* The task *
Set down each line of the data below exactly as it stands, dropping the pictures.

[Stored data entries]
##############################

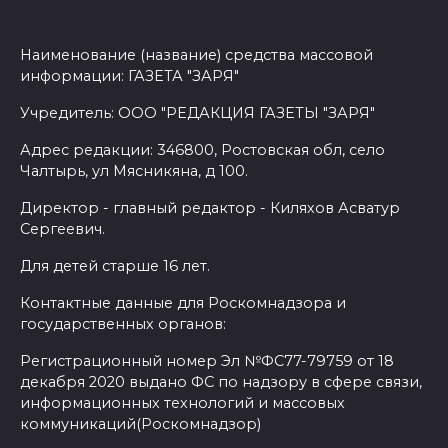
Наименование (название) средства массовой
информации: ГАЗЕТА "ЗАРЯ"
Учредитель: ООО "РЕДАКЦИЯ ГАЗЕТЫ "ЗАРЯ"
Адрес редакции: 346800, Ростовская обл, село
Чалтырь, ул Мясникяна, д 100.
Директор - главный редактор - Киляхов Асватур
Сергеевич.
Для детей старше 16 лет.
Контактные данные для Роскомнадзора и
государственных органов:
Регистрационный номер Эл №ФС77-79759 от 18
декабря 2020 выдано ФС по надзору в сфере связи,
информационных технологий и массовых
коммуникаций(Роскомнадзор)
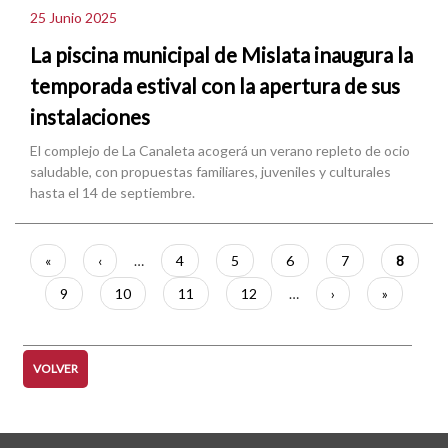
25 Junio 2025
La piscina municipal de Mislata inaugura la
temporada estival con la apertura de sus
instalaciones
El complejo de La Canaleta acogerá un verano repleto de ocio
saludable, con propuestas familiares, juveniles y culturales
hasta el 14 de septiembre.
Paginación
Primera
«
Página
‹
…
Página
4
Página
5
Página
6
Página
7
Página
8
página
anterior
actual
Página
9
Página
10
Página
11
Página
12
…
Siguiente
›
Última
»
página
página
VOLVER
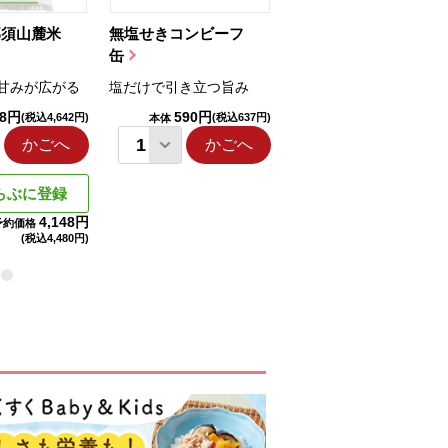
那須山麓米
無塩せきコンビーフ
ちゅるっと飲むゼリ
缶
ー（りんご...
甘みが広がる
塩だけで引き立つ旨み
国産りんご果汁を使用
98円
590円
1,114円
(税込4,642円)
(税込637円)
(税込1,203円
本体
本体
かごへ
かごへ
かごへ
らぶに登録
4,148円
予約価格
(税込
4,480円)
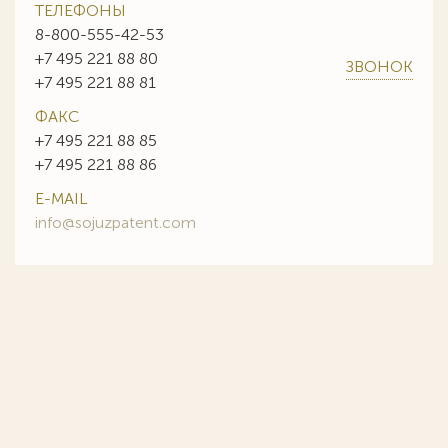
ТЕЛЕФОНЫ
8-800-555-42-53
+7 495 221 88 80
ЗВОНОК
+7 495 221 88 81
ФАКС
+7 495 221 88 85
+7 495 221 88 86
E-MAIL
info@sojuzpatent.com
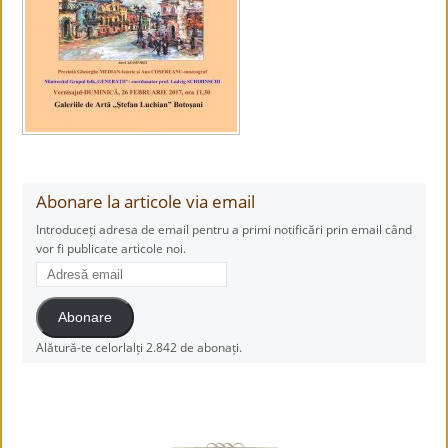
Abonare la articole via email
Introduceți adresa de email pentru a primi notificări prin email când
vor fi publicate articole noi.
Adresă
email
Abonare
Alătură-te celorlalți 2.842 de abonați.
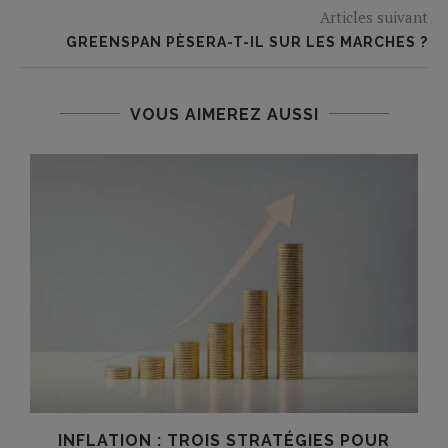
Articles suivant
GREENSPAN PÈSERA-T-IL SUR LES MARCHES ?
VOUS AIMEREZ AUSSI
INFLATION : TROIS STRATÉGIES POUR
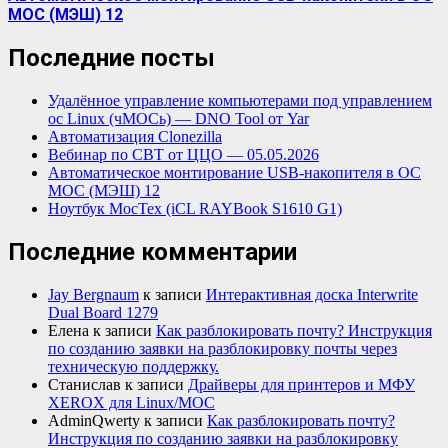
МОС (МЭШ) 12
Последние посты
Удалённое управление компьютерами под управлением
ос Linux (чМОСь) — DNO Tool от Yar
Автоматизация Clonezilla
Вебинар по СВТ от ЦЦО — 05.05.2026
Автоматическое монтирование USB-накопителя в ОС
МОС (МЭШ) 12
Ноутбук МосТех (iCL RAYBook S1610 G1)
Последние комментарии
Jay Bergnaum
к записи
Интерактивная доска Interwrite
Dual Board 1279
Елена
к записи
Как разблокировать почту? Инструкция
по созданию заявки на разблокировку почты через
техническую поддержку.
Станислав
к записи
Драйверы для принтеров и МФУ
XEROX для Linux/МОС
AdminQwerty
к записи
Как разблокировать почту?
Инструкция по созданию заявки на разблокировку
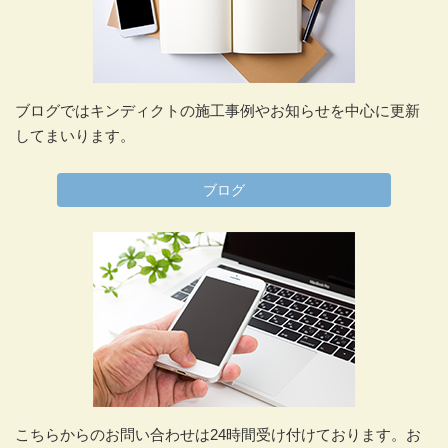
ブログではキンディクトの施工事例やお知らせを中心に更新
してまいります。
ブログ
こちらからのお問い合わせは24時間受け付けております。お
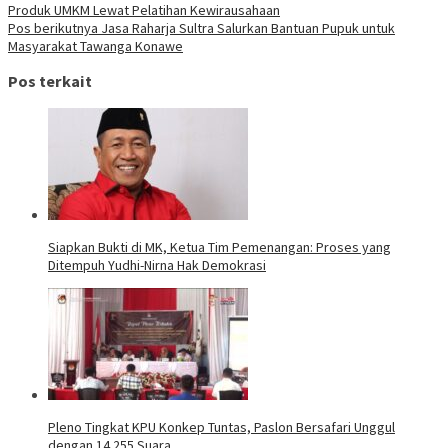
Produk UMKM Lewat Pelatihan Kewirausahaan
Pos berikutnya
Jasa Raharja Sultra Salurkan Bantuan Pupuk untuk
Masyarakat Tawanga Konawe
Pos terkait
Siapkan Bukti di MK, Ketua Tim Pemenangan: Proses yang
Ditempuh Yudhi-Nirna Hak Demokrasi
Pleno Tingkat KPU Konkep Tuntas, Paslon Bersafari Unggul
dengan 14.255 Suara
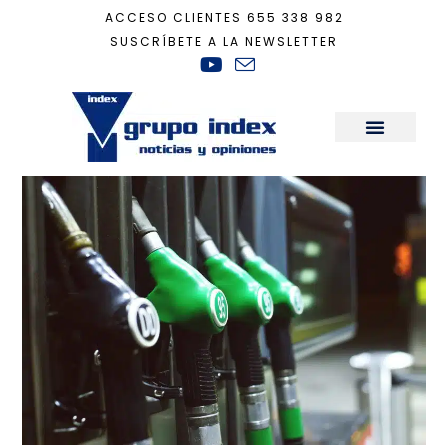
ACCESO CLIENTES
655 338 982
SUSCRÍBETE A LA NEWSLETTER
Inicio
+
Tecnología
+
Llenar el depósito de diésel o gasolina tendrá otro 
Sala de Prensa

##############################

* Answer *
Наименование (название) средства массовой
информации: ГАЗЕТА "ЗАРЯ"
Учредитель: ООО "РЕДАКЦИЯ ГАЗЕТЫ "ЗАРЯ"
Адрес редакции: 346800, Ростовская обл, село
Чалтырь, ул Мясникяна, д 100.
Директор - главный редактор - Киляхов Асватур
Сергеевич.
Для детей старше 16 лет.
Контактные данные для Роскомнадзора и
государственных органов:
Регистрационный номер Эл №ФС77-79759 от 18
декабря 2020 выдано ФС по надзору в сфере связи,
информационных технологий и массовых
коммуникаций(Роскомнадзор)
25 Junio 2025
La piscina municipal de Mislata inaugura la
temporada estival con la apertura de sus
instalaciones
El complejo de La Canaleta acogerá un verano repleto de ocio
saludable, con propuestas familiares, juveniles y culturales
hasta el 14 de septiembre.
Paginación
Primera
«
Página
‹
…
Página
4
Página
5
Página
6
Página
7
Página
8
página
anterior
actual
Página
9
Página
10
Página
11
Página
12
…
Siguiente
›
Última
»
página
página
VOLVER
那須山麓米
無塩せきコンビーフ
ちゅるっと飲むゼリ
缶
ー（りんご...
甘みが広がる
塩だけで引き立つ旨み
国産りんご果汁を使用
98円
590円
1,114円
(税込4,642円)
(税込637円)
(税込1,203円
本体
本体
かごへ
かごへ
かごへ
らぶに登録
4,148円
予約価格
(税込
4,480円)
ТЕЛЕФОНЫ
8-800-555-42-53
+7 495 221 88 80
ЗВОНОК
+7 495 221 88 81
ФАКС
+7 495 221 88 85
+7 495 221 88 86
E-MAIL
info@sojuzpatent.com
Abonare la articole via email
Introduceți adresa de email pentru a primi notificări prin email când
vor fi publicate articole noi.
Adresă
email
Abonare
Alătură-te celorlalți 2.842 de abonați.
Articles suivant
GREENSPAN PÈSERA-T-IL SUR LES MARCHES ?
VOUS AIMEREZ AUSSI
INFLATION : TROIS STRATÉGIES POUR
МОС (МЭШ) 12
Последние посты
Удалённое управление компьютерами под управлением
ос Linux (чМОСь) — DNO Tool от Yar
Автоматизация Clonezilla
Вебинар по СВТ от ЦЦО — 05.05.2026
Автоматическое монтирование USB-накопителя в ОС
МОС (МЭШ) 12
Ноутбук МосТех (iCL RAYBook S1610 G1)
Последние комментарии
Jay Bergnaum
к записи
Интерактивная доска Interwrite
Dual Board 1279
Елена
к записи
Как разблокировать почту? Инструкция
по созданию заявки на разблокировку почты через
техническую поддержку.
Станислав
к записи
Драйверы для принтеров и МФУ
XEROX для Linux/МОС
AdminQwerty
к записи
Как разблокировать почту?
Инструкция по созданию заявки на разблокировку
ブログではキンディクトの施工事例やお知らせを中心に更新
してまいります。
ブログ
こちらからのお問い合わせは24時間受け付けております。お
Produk UMKM Lewat Pelatihan Kewirausahaan
Pos berikutnya
Jasa Raharja Sultra Salurkan Bantuan Pupuk untuk
Masyarakat Tawanga Konawe
Pos terkait
Siapkan Bukti di MK, Ketua Tim Pemenangan: Proses yang
Ditempuh Yudhi-Nirna Hak Demokrasi
Pleno Tingkat KPU Konkep Tuntas, Paslon Bersafari Unggul
dengan 14.255 Suara
ACCESO CLIENTES
655 338 982
SUSCRÍBETE A LA NEWSLETTER
Inicio
+
Tecnología
+
Llenar el depósito de diésel o gasolina tendrá otro 
Sala de Prensa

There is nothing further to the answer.